- [EXERCISE INPUTS]

━━━━━━━━━━━━━━━━━━━━

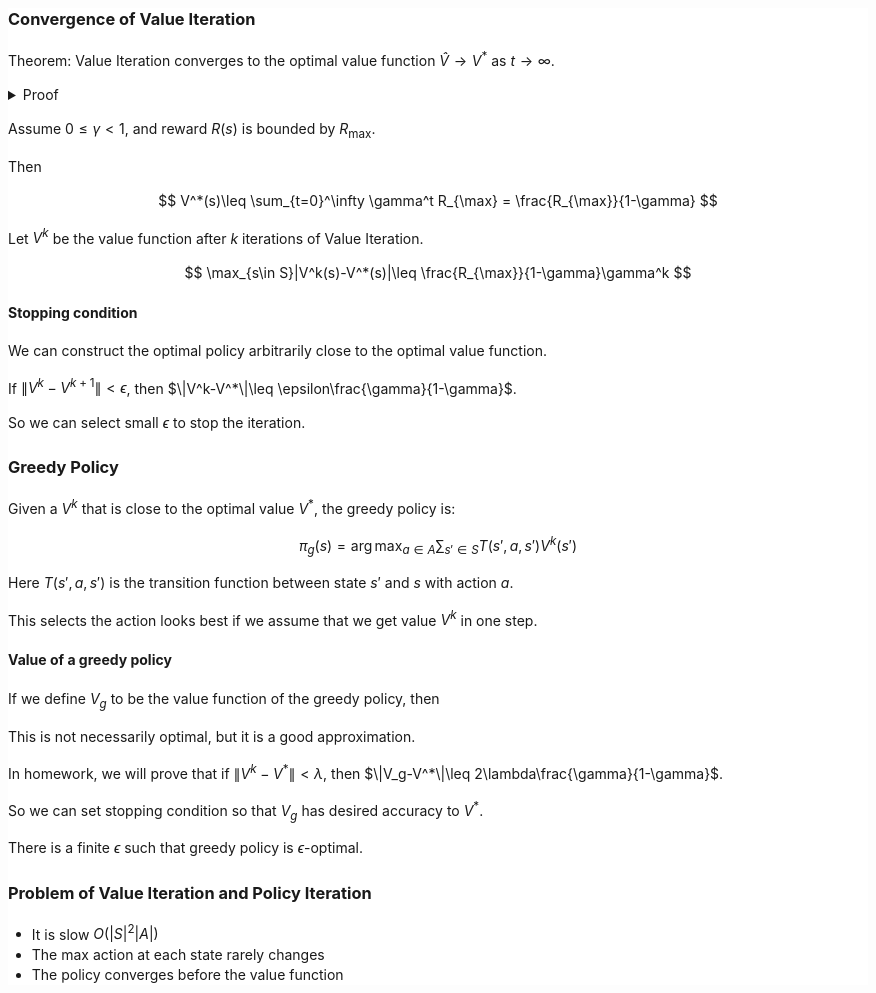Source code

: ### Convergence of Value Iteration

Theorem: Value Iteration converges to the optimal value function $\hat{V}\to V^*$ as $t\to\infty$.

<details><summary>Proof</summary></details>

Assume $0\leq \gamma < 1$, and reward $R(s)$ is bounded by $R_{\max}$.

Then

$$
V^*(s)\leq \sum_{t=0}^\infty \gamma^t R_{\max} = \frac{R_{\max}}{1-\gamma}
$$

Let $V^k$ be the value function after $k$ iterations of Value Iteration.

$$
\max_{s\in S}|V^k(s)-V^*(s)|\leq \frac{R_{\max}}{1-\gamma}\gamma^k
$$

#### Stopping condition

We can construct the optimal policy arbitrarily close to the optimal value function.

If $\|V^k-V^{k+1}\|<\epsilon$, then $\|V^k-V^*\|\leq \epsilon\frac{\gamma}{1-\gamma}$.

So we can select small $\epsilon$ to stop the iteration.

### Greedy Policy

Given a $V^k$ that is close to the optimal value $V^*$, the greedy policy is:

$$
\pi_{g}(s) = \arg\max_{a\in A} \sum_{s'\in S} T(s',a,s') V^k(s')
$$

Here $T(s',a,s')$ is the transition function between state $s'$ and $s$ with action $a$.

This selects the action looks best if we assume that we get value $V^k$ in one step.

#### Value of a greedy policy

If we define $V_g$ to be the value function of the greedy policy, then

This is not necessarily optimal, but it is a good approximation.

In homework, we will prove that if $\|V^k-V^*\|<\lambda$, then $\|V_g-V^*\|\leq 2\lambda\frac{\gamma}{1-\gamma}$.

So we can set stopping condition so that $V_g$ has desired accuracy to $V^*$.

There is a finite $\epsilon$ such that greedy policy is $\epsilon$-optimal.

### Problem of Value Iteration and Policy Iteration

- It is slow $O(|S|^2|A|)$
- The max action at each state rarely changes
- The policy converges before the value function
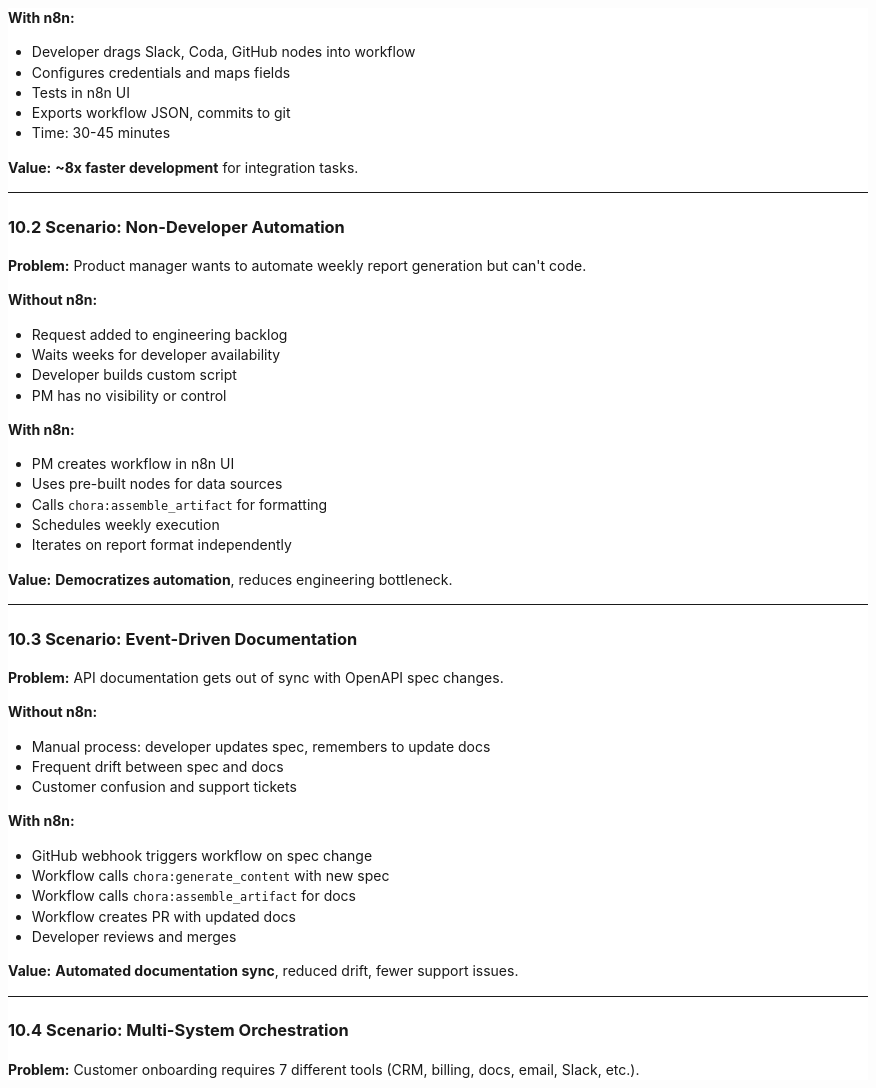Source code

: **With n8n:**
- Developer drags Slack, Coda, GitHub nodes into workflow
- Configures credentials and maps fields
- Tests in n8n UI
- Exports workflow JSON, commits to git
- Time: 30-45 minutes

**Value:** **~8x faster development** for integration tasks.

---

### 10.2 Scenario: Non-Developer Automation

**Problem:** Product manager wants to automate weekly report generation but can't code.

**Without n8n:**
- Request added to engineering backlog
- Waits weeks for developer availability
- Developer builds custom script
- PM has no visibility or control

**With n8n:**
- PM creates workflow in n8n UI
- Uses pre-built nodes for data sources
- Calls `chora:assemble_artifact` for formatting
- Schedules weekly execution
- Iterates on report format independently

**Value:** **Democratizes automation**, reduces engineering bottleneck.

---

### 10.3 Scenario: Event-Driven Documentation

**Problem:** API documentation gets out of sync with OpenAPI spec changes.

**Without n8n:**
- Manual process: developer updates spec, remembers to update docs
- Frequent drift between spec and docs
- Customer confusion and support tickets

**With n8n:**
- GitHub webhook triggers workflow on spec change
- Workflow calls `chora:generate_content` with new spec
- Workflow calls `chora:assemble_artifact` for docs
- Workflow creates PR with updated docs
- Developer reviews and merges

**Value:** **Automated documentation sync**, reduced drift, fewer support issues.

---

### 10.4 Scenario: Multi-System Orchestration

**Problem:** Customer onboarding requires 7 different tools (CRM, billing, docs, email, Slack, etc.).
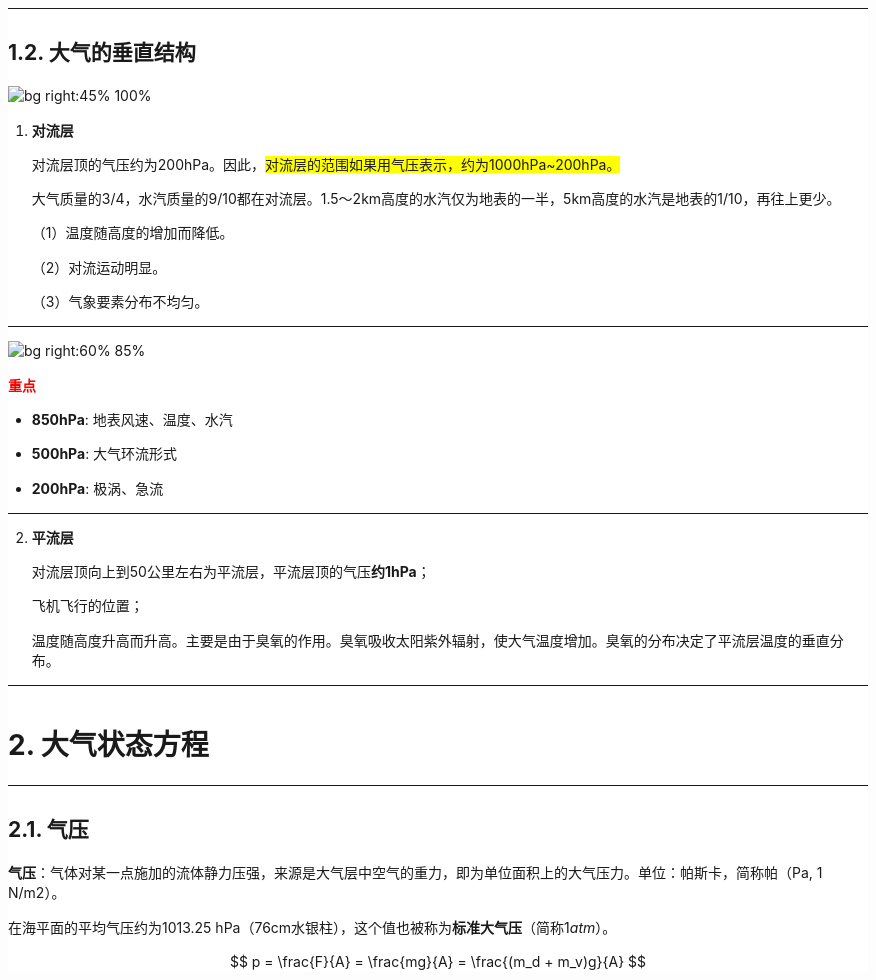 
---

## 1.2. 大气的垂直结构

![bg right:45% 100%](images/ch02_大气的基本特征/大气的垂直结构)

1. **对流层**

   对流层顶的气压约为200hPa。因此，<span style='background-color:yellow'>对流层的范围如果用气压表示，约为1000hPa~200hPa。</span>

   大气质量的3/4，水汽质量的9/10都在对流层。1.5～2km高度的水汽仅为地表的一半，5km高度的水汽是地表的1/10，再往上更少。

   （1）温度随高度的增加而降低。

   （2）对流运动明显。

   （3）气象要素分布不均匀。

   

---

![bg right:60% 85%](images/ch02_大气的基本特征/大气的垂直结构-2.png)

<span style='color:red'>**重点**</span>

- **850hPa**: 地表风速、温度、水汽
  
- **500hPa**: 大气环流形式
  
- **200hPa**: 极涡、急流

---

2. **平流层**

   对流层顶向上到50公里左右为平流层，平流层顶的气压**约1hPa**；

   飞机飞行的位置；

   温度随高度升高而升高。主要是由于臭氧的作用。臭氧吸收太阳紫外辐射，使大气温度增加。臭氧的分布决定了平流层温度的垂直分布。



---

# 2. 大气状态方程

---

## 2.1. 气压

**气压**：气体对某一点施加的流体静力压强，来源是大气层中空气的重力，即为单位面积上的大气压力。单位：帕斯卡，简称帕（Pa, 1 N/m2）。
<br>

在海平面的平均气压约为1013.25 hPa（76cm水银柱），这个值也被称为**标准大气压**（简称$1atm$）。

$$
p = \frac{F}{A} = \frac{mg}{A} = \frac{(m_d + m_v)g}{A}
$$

━━━━━━━━━━━━━━━━━━━━

- [WHAT TO WORK ON] Output the source text of all the records above verbatim, omitting the pictures.

- [FINISHED TASK]
Source code

: ### Convergence of Value Iteration

Theorem: Value Iteration converges to the optimal value function $\hat{V}\to V^*$ as $t\to\infty$.

<details><summary>Proof</summary></details>

Assume $0\leq \gamma < 1$, and reward $R(s)$ is bounded by $R_{\max}$.

Then

$$
V^*(s)\leq \sum_{t=0}^\infty \gamma^t R_{\max} = \frac{R_{\max}}{1-\gamma}
$$

Let $V^k$ be the value function after $k$ iterations of Value Iteration.

$$
\max_{s\in S}|V^k(s)-V^*(s)|\leq \frac{R_{\max}}{1-\gamma}\gamma^k
$$

#### Stopping condition

We can construct the optimal policy arbitrarily close to the optimal value function.

If $\|V^k-V^{k+1}\|<\epsilon$, then $\|V^k-V^*\|\leq \epsilon\frac{\gamma}{1-\gamma}$.

So we can select small $\epsilon$ to stop the iteration.

### Greedy Policy

Given a $V^k$ that is close to the optimal value $V^*$, the greedy policy is:

$$
\pi_{g}(s) = \arg\max_{a\in A} \sum_{s'\in S} T(s',a,s') V^k(s')
$$

Here $T(s',a,s')$ is the transition function between state $s'$ and $s$ with action $a$.

This selects the action looks best if we assume that we get value $V^k$ in one step.

#### Value of a greedy policy

If we define $V_g$ to be the value function of the greedy policy, then

This is not necessarily optimal, but it is a good approximation.

In homework, we will prove that if $\|V^k-V^*\|<\lambda$, then $\|V_g-V^*\|\leq 2\lambda\frac{\gamma}{1-\gamma}$.

So we can set stopping condition so that $V_g$ has desired accuracy to $V^*$.

There is a finite $\epsilon$ such that greedy policy is $\epsilon$-optimal.

### Problem of Value Iteration and Policy Iteration

- It is slow $O(|S|^2|A|)$
- The max action at each state rarely changes
- The policy converges before the value function
Source code

: **With n8n:**
- Developer drags Slack, Coda, GitHub nodes into workflow
- Configures credentials and maps fields
- Tests in n8n UI
- Exports workflow JSON, commits to git
- Time: 30-45 minutes

**Value:** **~8x faster development** for integration tasks.

---

### 10.2 Scenario: Non-Developer Automation

**Problem:** Product manager wants to automate weekly report generation but can't code.

**Without n8n:**
- Request added to engineering backlog
- Waits weeks for developer availability
- Developer builds custom script
- PM has no visibility or control

**With n8n:**
- PM creates workflow in n8n UI
- Uses pre-built nodes for data sources
- Calls `chora:assemble_artifact` for formatting
- Schedules weekly execution
- Iterates on report format independently

**Value:** **Democratizes automation**, reduces engineering bottleneck.

---

### 10.3 Scenario: Event-Driven Documentation

**Problem:** API documentation gets out of sync with OpenAPI spec changes.

**Without n8n:**
- Manual process: developer updates spec, remembers to update docs
- Frequent drift between spec and docs
- Customer confusion and support tickets

**With n8n:**
- GitHub webhook triggers workflow on spec change
- Workflow calls `chora:generate_content` with new spec
- Workflow calls `chora:assemble_artifact` for docs
- Workflow creates PR with updated docs
- Developer reviews and merges

**Value:** **Automated documentation sync**, reduced drift, fewer support issues.

---

### 10.4 Scenario: Multi-System Orchestration

**Problem:** Customer onboarding requires 7 different tools (CRM, billing, docs, email, Slack, etc.).
---

## 1.2. 大气的垂直结构

![bg right:45% 100%](images/ch02_大气的基本特征/大气的垂直结构)

1. **对流层**

   对流层顶的气压约为200hPa。因此，<span style='background-color:yellow'>对流层的范围如果用气压表示，约为1000hPa~200hPa。</span>

   大气质量的3/4，水汽质量的9/10都在对流层。1.5～2km高度的水汽仅为地表的一半，5km高度的水汽是地表的1/10，再往上更少。

   （1）温度随高度的增加而降低。

   （2）对流运动明显。

   （3）气象要素分布不均匀。

   

---

![bg right:60% 85%](images/ch02_大气的基本特征/大气的垂直结构-2.png)

<span style='color:red'>**重点**</span>

- **850hPa**: 地表风速、温度、水汽
  
- **500hPa**: 大气环流形式
  
- **200hPa**: 极涡、急流

---

2. **平流层**

   对流层顶向上到50公里左右为平流层，平流层顶的气压**约1hPa**；

   飞机飞行的位置；

   温度随高度升高而升高。主要是由于臭氧的作用。臭氧吸收太阳紫外辐射，使大气温度增加。臭氧的分布决定了平流层温度的垂直分布。



---

# 2. 大气状态方程

---

## 2.1. 气压

**气压**：气体对某一点施加的流体静力压强，来源是大气层中空气的重力，即为单位面积上的大气压力。单位：帕斯卡，简称帕（Pa, 1 N/m2）。
<br>

在海平面的平均气压约为1013.25 hPa（76cm水银柱），这个值也被称为**标准大气压**（简称$1atm$）。

$$
p = \frac{F}{A} = \frac{mg}{A} = \frac{(m_d + m_v)g}{A}
$$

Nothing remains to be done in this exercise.